__Exercise objective__.
Please copy every line of the data in which the string "down" appears.

(Dataset excerpt begins)

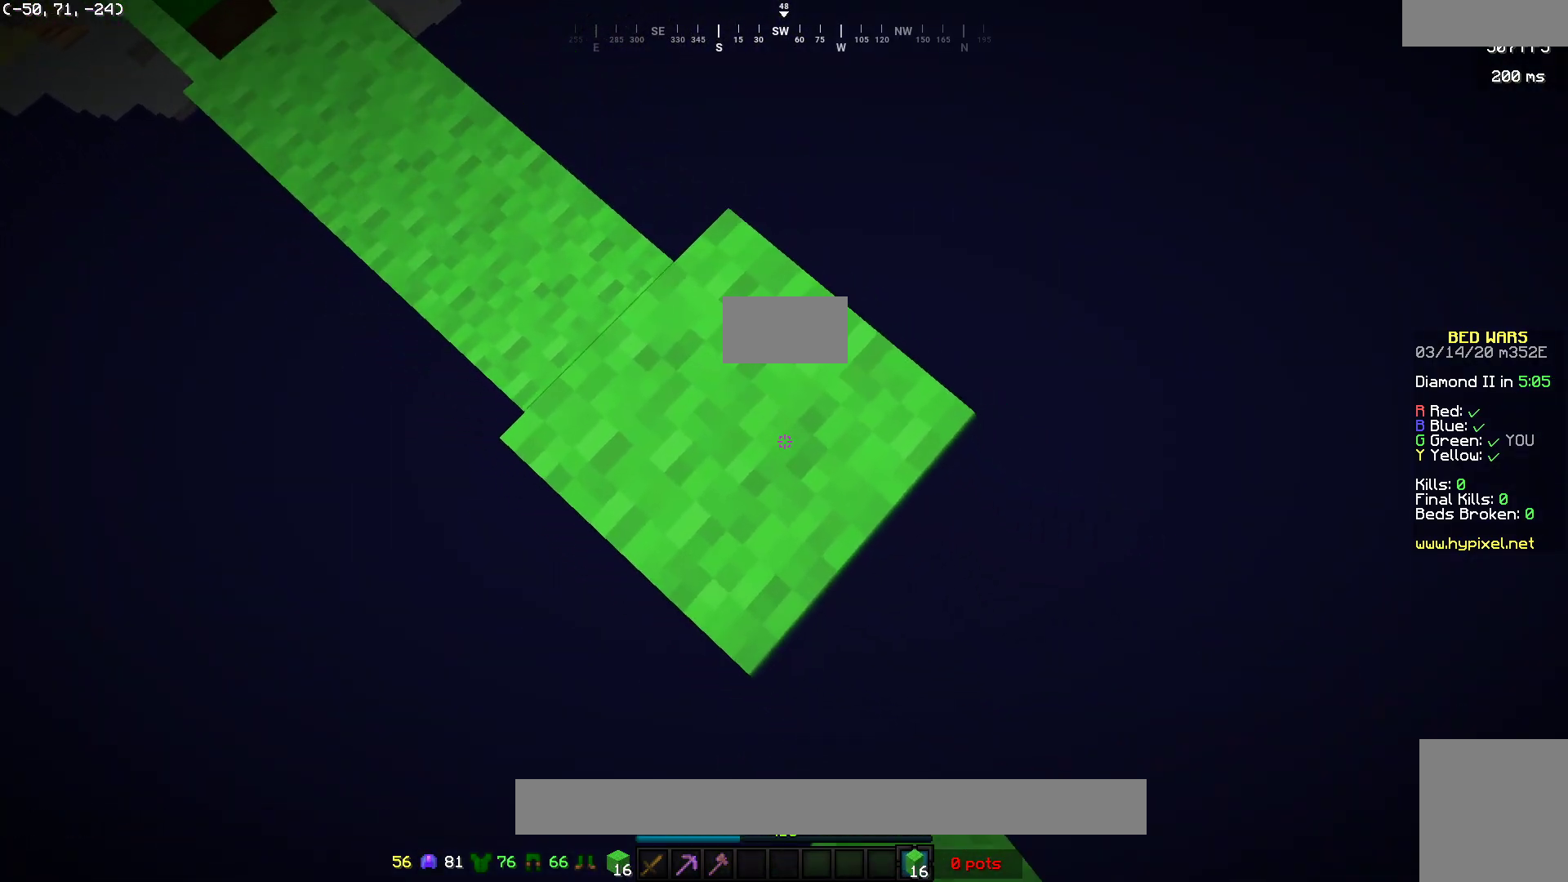
{"keys": ["d", "s"], "mouse": ["right"], "events": [[267, "mouse_right", "down"]]}
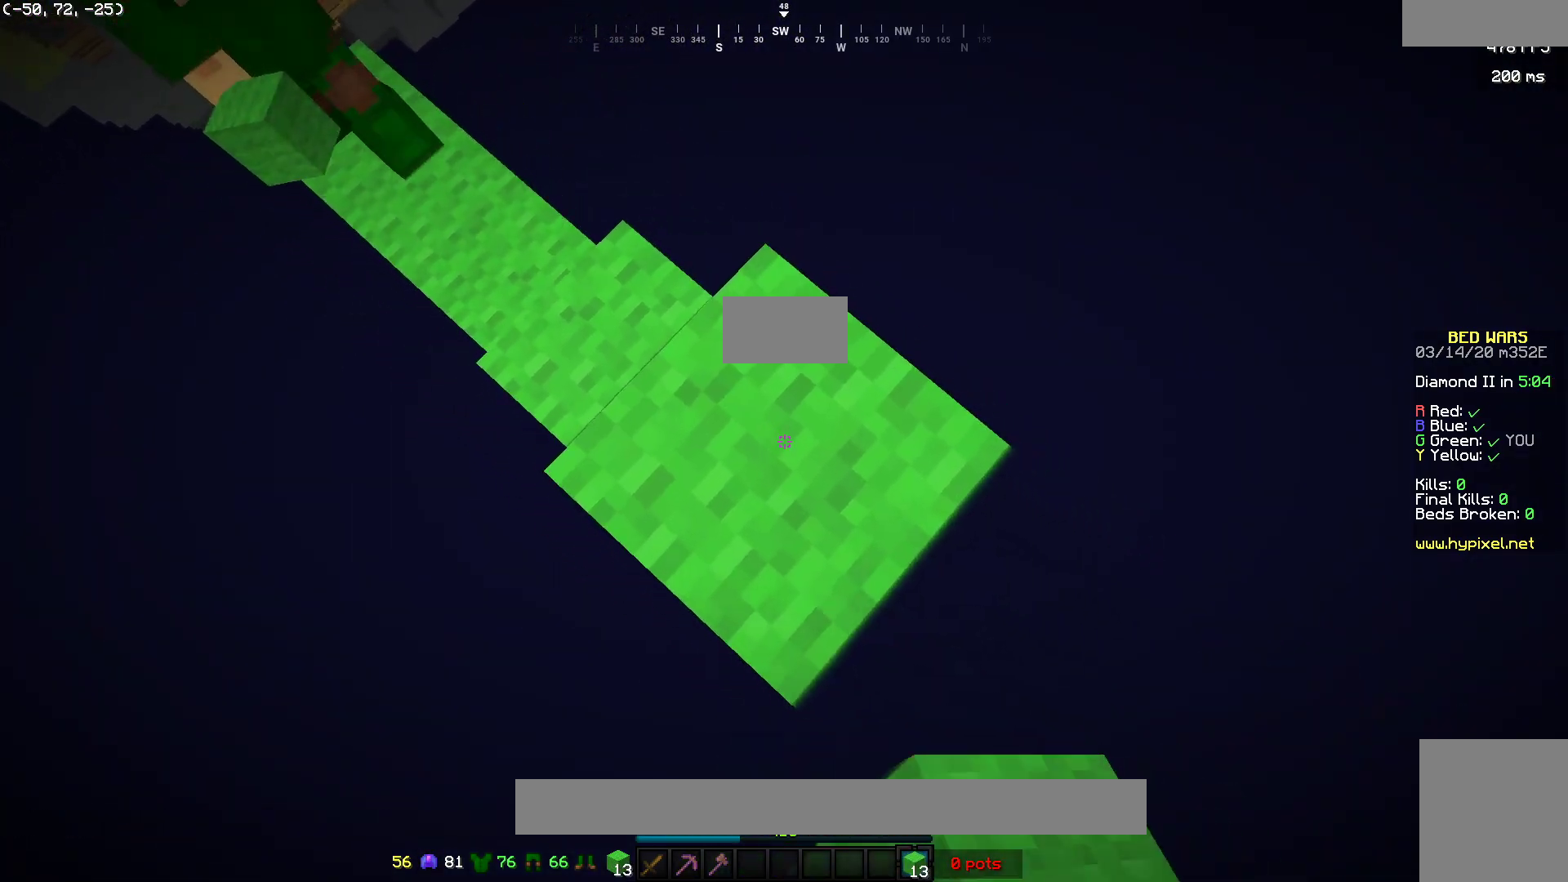
{"keys": ["d", "s"], "mouse": ["right"], "events": []}
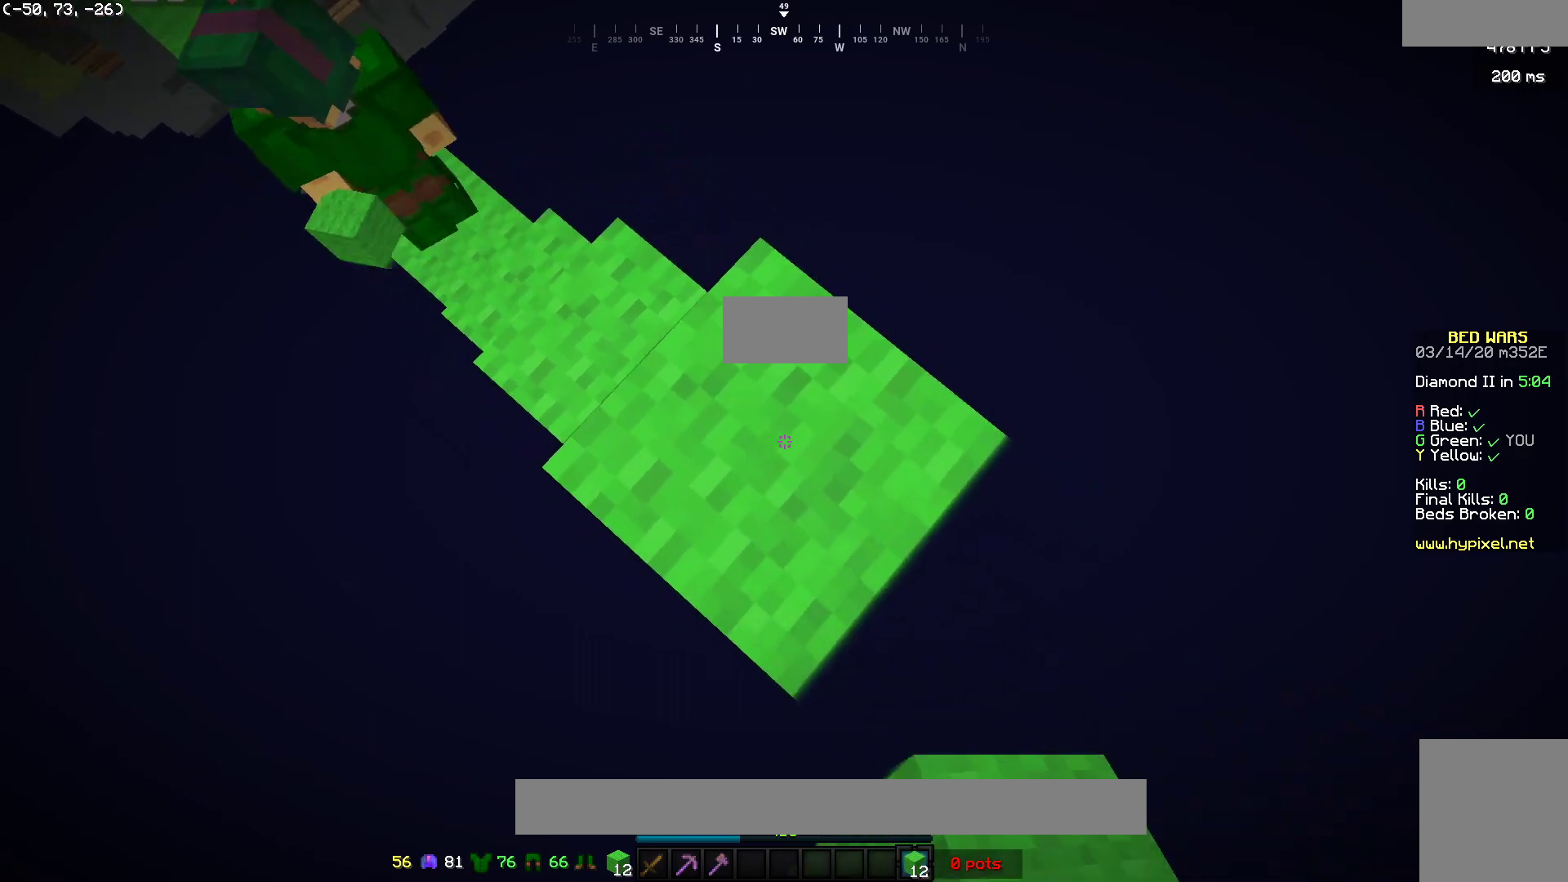
{"keys": ["a", "s"], "mouse": ["right"], "events": [[367, "a", "down"], [433, "d", "up"]]}
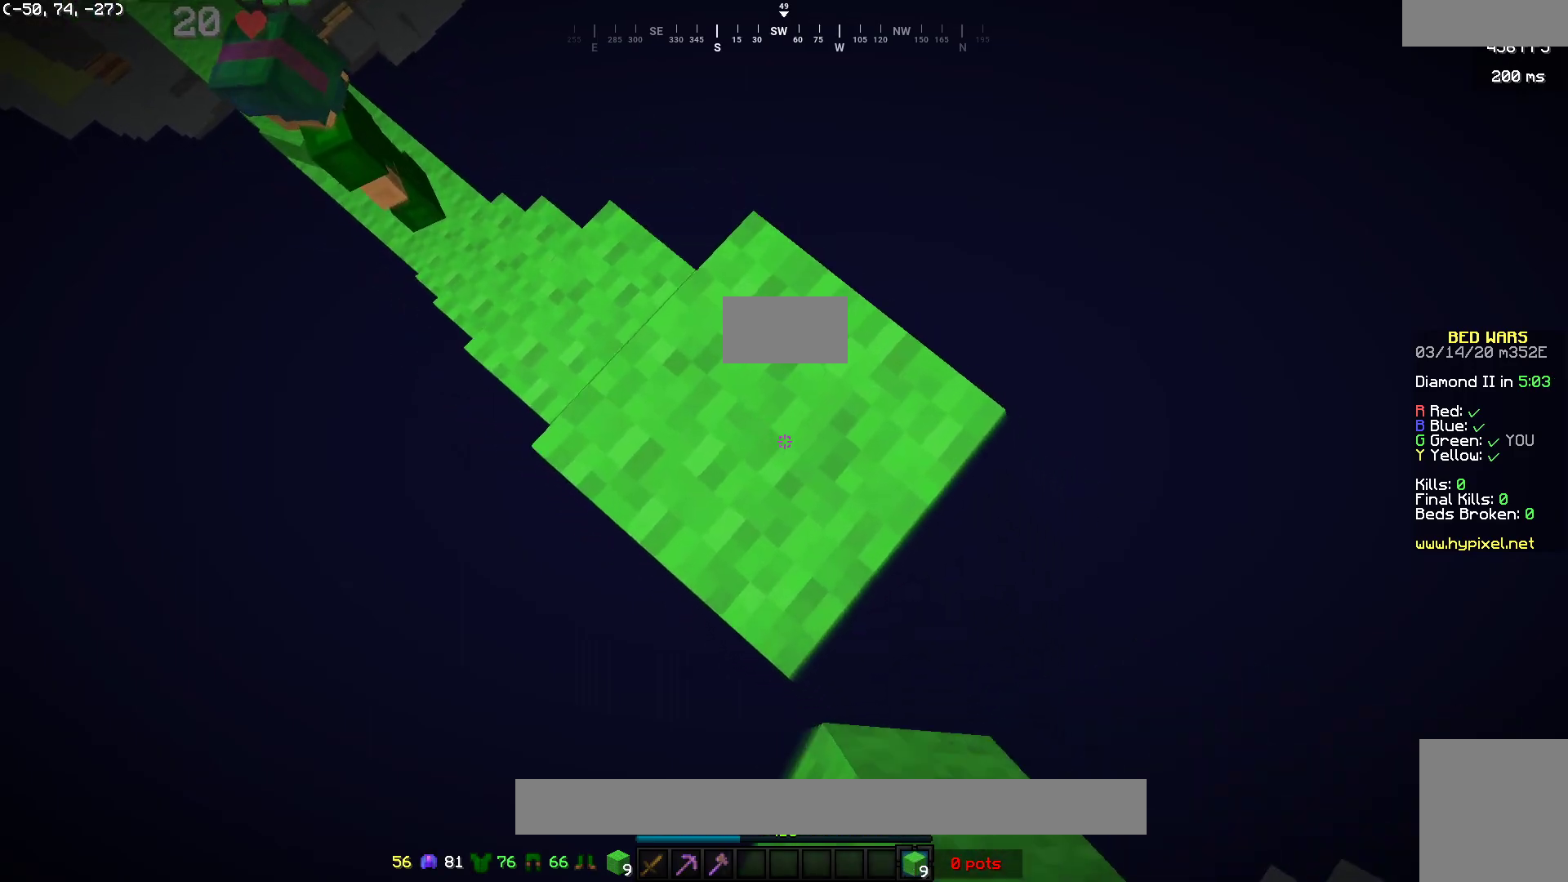
{"keys": ["s"], "mouse": ["right"], "events": [[117, "a", "up"], [117, "d", "down"], [233, "d", "up"], [267, "a", "down"], [467, "a", "up"]]}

(Dataset excerpt ends)

__Task result__.
{"keys": ["d", "s"], "mouse": ["right"], "events": [[267, "mouse_right", "down"]]}
{"keys": ["a", "s"], "mouse": ["right"], "events": [[367, "a", "down"], [433, "d", "up"]]}
{"keys": ["s"], "mouse": ["right"], "events": [[117, "a", "up"], [117, "d", "down"], [233, "d", "up"], [267, "a", "down"], [467, "a", "up"]]}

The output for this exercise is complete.